## Task goal
Repeat only the lines below from the one containing "objects may be ordered and/or placed in tim" through the one containing "the elements list is not recommended. Instea", inclusive, exactly as written.

(Dataset entries)
* * * * *

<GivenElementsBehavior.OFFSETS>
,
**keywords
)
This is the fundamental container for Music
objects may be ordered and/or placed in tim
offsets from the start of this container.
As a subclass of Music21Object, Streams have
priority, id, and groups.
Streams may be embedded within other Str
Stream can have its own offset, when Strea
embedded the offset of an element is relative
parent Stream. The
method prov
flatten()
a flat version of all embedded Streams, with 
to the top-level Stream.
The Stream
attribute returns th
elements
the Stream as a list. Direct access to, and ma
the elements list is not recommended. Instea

* * * * *

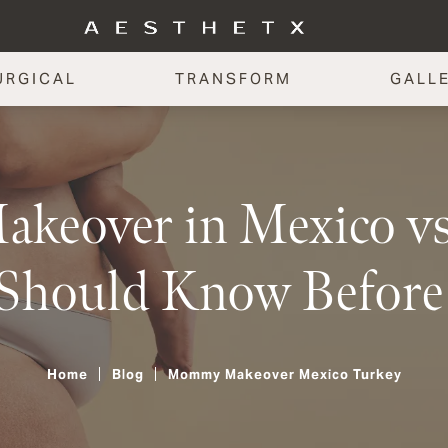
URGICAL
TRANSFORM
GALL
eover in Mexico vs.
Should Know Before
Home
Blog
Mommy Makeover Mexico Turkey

* * * * *

## Finished task
objects may be ordered and/or placed in tim
offsets from the start of this container.
As a subclass of Music21Object, Streams have
priority, id, and groups.
Streams may be embedded within other Str
Stream can have its own offset, when Strea
embedded the offset of an element is relative
parent Stream. The
method prov
flatten()
a flat version of all embedded Streams, with 
to the top-level Stream.
The Stream
attribute returns th
elements
the Stream as a list. Direct access to, and ma
the elements list is not recommended. Instea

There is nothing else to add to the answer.